Levi and his vixens take to the stage, call to the assembled to momentarily hush the widespread chatter of spiritual accomplishments and anarchist activism and to ready themselves for the contest. With due pomp the saucy trio unveil a spinning game-show wheel divided between fates of Booth, Dare, and Cream. Should the arrow point to Cream, the contestant must bare her or his torso for the vamps to spray canloads of whipped goodness all over. “Should the milk-averse land their own spin on Cream,” proclaims Levi, “they naturally have the option of proceeding directly to the booth.”

Each vamp holds one of the hats to have been stuffed with either names or dares. As I watch the first contestant, a wiggly young woman, spin the wheel, decline the booth and instead work through her designated dare of performing a naked handstand to tumultuous applause, there’s a tap on my shoulder. It’s Vera. She is still standing after joining Portland’s participation in World Urban Golf Day, in which players in fancy dress drink their way around the city, whacking a tennis ball into a series of designated gaps or holes as they do so. The end-of-drinks drinks were at Casa Diablo.

Vera, a retired gymnast, rates the dared woman’s handstand as quite decent, and then hearself is called and heartily creamed by the revolutionary fetish carnies.

A well groomed and toned young man with an unusually long penis performs star jumps unzipped, then leaves himself hanging free during conversation with a bevy of admirers.

A pungent vagabond jumps at the chance to enter the groping booth, stripped to his stain. Soon he can be heard calling for someone, anyone, to reach in and touch his wiry stick of a dick.

From there, matters get intense.

Warming up NE Alberta, Portland, OR, on the cusp of the city’s degeneration. (Credit: Matt Thompson)

Earlier that day

At a recent lunch of the Oregon Native American Chamber, an indigenous studies professor from Portland State University, Cornel Pewewardy, said he was short for time but if I wanted to talk then I could catch him this morning at a pow wow.

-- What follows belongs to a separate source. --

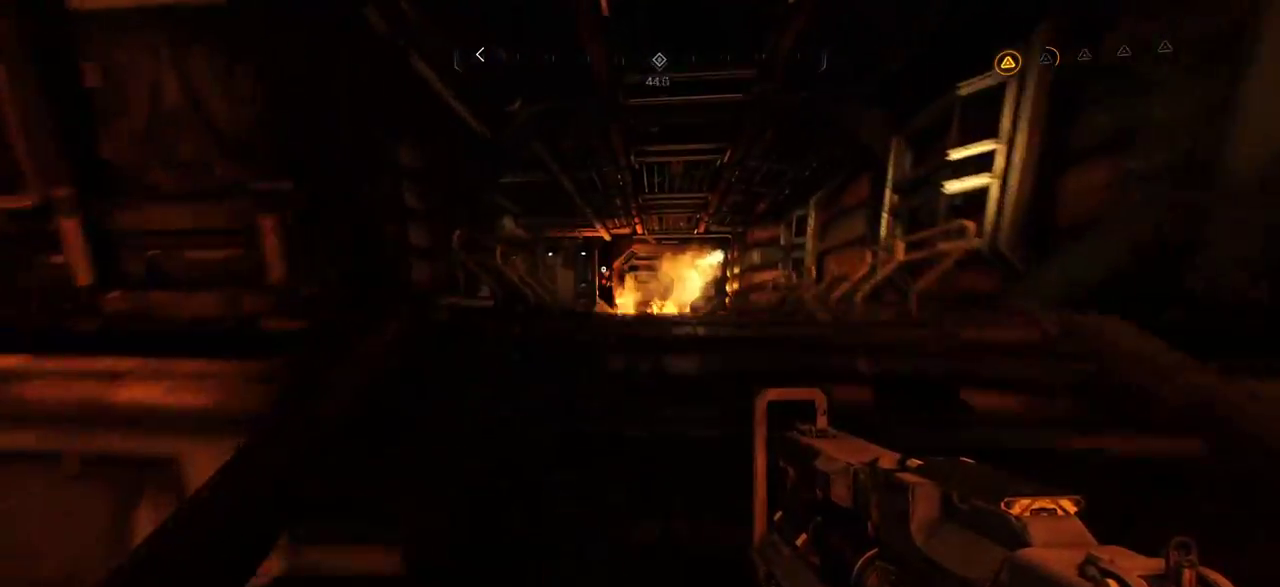
{"keys": ["d", "w"], "mouse": [], "events": [[350, "d", "down"]]}
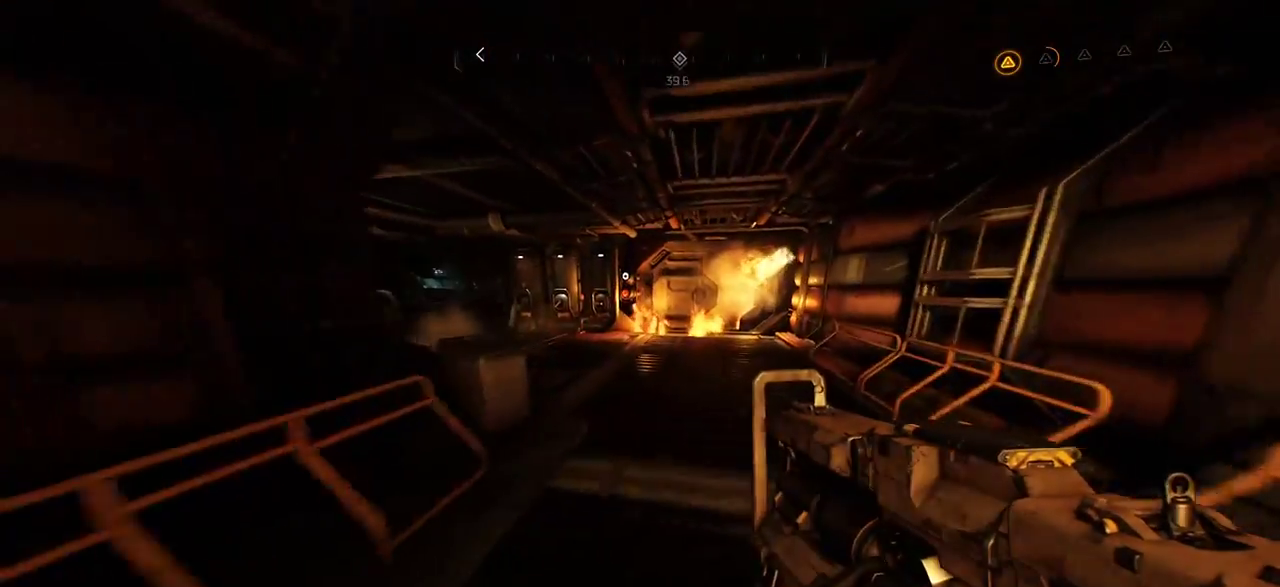
{"keys": ["w"], "mouse": [], "events": [[34, "d", "up"], [334, "d", "down"], [500, "d", "up"]]}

I spot Pewewardy across the yard of a Native school up near PDX International, on NE Columbia Blvd, but he says to wait. He is helping officiate, but there’ll be time when things settle down. “I’ll come and find you,” he says.

I am sitting, waiting, in the bleachers, when the drumming begins. As the BOOM-boom BOOM-boom BOOM-boom BOOM-boom BOOM-boom takes hold the yard fills with more and more Indians of all ages, in beads and bones and denim and wings, who crouch and twist and shudder. I’ve been told time and again by white thrill-riding Portland, feral hipster trickster Portland, that it’s sad about the Indians but that they’re long gone and now it’s up to people like “us” to embody in a contemporary, right-on way the lost consciousness of tribe. Not that they’re here. Am I here? I don’t know. Maybe not in the first hour of drumming, nor even the second, but by the third and most definitely by the fourth I am a raw mess weeping at the back of the bleachers.

“Okay,” says Cornel, sitting down beside me. “I have a few minutes.”

We talk for longer than that. Most pertinent to this is perhaps what he says about the Portland-as-playground people’s misconception—about my ignorance—of tribe and ritual, whether Anglo-transient or Native. I was recently taken to a sweat lodge outside the city, an experience which left me feeling impostery, so I ask what that ceremony was meant to be about.

“Sacrifice,” he says. “It’s supposed to put you in a state of mind where you say, ‘What can I do to sacrifice for the benefit of my people?’ It’s not supposed to be about individual growth or being comfortable or having a cool time. It should hurt,” Cornell says. “It’s not torture but suffering to the point where you want to give back, where you want to walk the Red Road for others, for your tribe. You don’t want the Red Road for yourself.”

 The professor says that too many people of all kinds have false consciousness, have America, between them and their wounds, and so they can’t see how things really are and what needs to be done. “People don’t even know who they are,” he says. “Not even the white kids, the settler kids. Look at what’s important to them here in Portland – they want to fly kites and hike the mountain.”